# Text excerpt

A global pandemic.
War in Europe.
Unfortunately, this sounds a bit like the world 100 years ago.
History might not completely repeat itself, but it does often rhyme.
This can teach investors a valuable lesson.
See, there is consistent repetitiveness in our world.
And this repetitiveness is ingrained in many aspects of society.
For investors, this can be a great thing.
It makes it easier to find sustainable, repetitive, long-term trends for investment.
And this leads to sustainable, repetitive, long-term dividends.
I’ve used this thought process while building up my FIRE Fund.
That’s my real-money stock portfolio, which produces enough five-figure passive dividend income to live off of.
Indeed, I do live off of it.
I was actually able to retire in my early 30s.
I describe in my Early Retirement Blueprint exactly how I achieved that.
But it’s not just dividend income that I live off of.
It’s growing dividend income.
The FIRE Fund is based on the tenets of dividend growth investing.
You can find hundreds of US-listed dividend growth stocks on the Dividend Champions, Contenders, and Challengers list.

# Data
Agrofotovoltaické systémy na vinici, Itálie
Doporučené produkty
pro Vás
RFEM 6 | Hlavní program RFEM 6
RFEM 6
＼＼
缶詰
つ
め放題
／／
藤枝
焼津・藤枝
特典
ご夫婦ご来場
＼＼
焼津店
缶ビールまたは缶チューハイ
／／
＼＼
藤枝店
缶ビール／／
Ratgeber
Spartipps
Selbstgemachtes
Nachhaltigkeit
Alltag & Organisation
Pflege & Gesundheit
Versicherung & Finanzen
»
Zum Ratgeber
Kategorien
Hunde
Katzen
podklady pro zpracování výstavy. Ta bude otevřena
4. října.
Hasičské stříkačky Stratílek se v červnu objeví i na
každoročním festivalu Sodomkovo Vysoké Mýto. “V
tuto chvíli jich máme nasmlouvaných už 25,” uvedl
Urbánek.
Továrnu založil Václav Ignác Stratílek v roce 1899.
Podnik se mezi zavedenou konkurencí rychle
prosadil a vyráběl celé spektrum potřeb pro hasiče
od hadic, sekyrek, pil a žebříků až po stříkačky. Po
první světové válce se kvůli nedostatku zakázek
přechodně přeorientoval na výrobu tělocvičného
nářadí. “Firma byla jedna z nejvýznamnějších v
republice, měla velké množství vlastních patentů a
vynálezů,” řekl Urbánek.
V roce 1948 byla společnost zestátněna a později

* * *

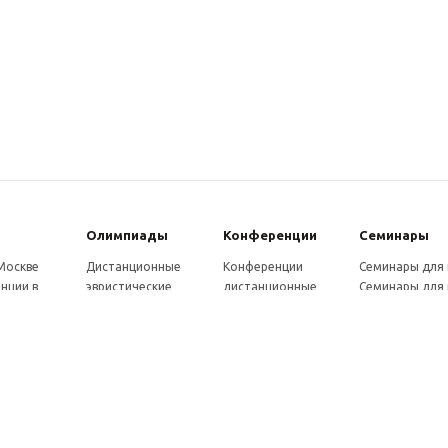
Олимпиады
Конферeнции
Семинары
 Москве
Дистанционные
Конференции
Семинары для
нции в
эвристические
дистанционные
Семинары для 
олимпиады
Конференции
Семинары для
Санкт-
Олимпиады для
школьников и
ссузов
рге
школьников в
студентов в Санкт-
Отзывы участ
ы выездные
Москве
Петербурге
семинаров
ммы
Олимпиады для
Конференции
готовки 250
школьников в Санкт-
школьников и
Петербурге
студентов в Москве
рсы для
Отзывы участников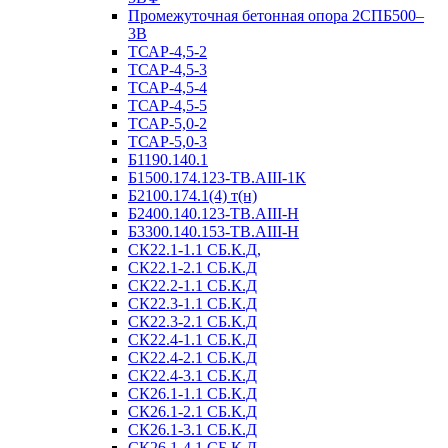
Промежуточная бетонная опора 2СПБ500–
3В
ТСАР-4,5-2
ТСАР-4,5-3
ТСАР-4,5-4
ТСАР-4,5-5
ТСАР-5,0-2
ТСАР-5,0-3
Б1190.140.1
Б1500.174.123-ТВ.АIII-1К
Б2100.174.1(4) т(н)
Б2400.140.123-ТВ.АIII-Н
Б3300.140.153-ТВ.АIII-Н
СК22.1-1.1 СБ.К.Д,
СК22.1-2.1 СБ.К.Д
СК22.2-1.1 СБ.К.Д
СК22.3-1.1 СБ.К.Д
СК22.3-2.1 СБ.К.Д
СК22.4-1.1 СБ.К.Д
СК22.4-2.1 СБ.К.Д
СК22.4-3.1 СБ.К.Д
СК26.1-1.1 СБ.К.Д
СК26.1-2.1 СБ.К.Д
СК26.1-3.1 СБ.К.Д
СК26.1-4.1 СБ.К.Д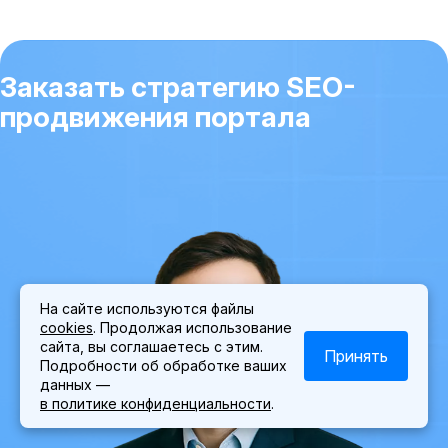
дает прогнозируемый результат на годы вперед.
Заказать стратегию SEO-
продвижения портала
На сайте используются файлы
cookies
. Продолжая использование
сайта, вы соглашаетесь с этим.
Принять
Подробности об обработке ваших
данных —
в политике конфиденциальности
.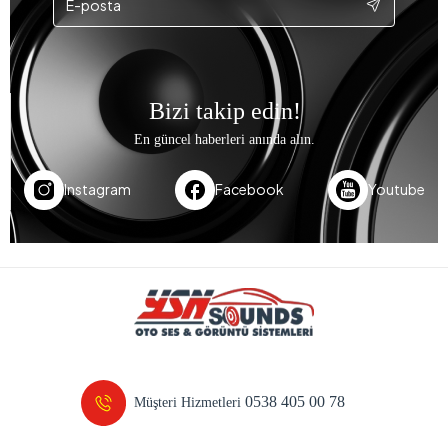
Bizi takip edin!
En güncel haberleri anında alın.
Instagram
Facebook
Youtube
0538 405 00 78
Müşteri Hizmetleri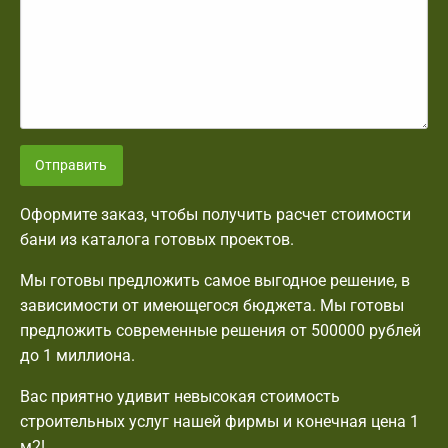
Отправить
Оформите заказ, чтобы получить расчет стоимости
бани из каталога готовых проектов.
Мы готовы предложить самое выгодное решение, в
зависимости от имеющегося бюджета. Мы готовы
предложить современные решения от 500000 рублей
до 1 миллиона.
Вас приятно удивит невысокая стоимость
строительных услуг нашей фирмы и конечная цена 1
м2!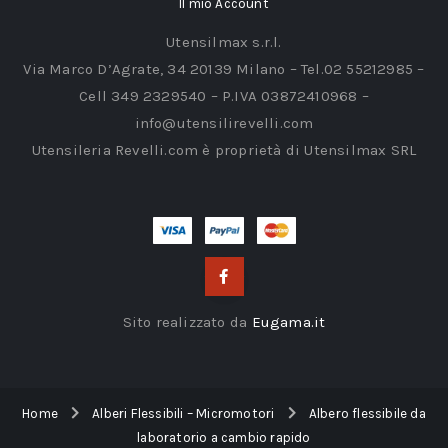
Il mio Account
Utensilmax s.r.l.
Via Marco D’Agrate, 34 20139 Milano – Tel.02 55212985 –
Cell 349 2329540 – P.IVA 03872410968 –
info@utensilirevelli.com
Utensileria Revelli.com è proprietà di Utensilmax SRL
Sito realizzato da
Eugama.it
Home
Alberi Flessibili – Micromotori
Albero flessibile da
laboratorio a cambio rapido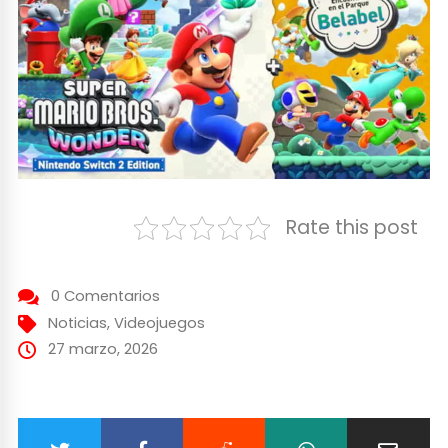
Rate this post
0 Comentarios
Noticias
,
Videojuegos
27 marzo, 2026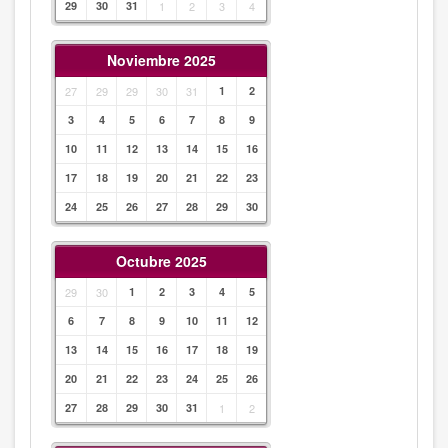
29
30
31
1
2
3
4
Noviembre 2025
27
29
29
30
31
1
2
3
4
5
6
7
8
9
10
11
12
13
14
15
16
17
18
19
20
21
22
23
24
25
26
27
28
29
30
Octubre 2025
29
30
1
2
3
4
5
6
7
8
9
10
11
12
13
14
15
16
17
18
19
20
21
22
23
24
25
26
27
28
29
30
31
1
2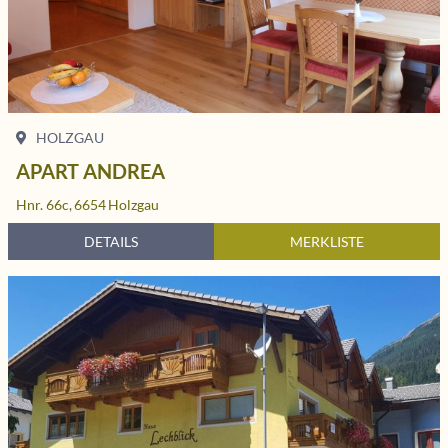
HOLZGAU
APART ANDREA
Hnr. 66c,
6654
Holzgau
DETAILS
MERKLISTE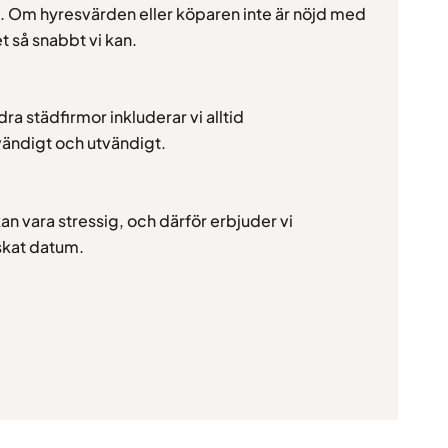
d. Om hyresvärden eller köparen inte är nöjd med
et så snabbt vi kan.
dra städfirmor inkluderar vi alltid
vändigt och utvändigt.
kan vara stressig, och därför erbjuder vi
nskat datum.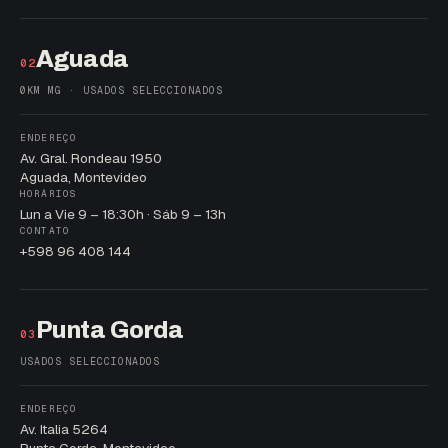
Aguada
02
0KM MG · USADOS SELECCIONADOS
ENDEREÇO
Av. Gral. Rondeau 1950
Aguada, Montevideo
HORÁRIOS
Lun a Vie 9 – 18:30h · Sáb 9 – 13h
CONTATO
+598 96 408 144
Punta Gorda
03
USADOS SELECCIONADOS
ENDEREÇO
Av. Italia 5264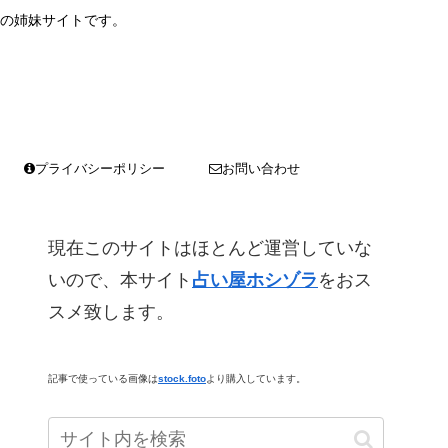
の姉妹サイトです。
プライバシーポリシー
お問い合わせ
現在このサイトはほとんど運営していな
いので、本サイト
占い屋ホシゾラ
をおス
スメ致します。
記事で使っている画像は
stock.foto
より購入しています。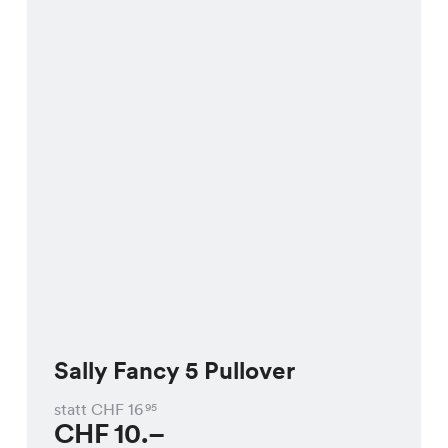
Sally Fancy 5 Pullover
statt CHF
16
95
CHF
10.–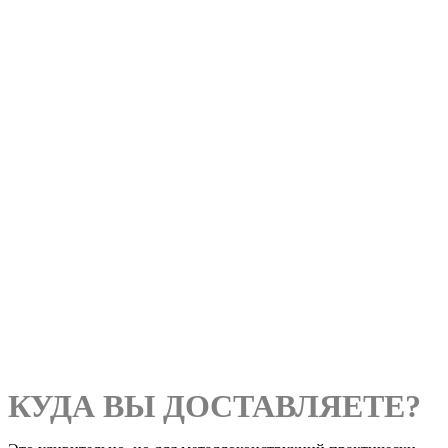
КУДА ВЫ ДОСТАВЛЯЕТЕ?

# Work request 1
Answer these questions about the dividend investing text:
(a) At what point in life was the writer able to retire?
(b) What is the FIRE Fund?
(c) Where can hundreds of US-listed dividend growth stocks be found?
# Work request 2
According to the dividend investing text, why can the world's repetitiveness be a great thing for investors? Answer in one to three sentences.
The records were taken from a different source than the text.

# Answer 1
(a) In the writer's early 30s.
(b) The writer's real-money stock portfolio, which produces enough five-figure passive dividend income to live off of.
(c) On the Dividend Champions, Contenders, and Challengers list.

# Answer 2
Repetitiveness makes it easier to find sustainable, repetitive, long-term trends for investment. Those trends in turn lead to sustainable, repetitive, long-term dividends.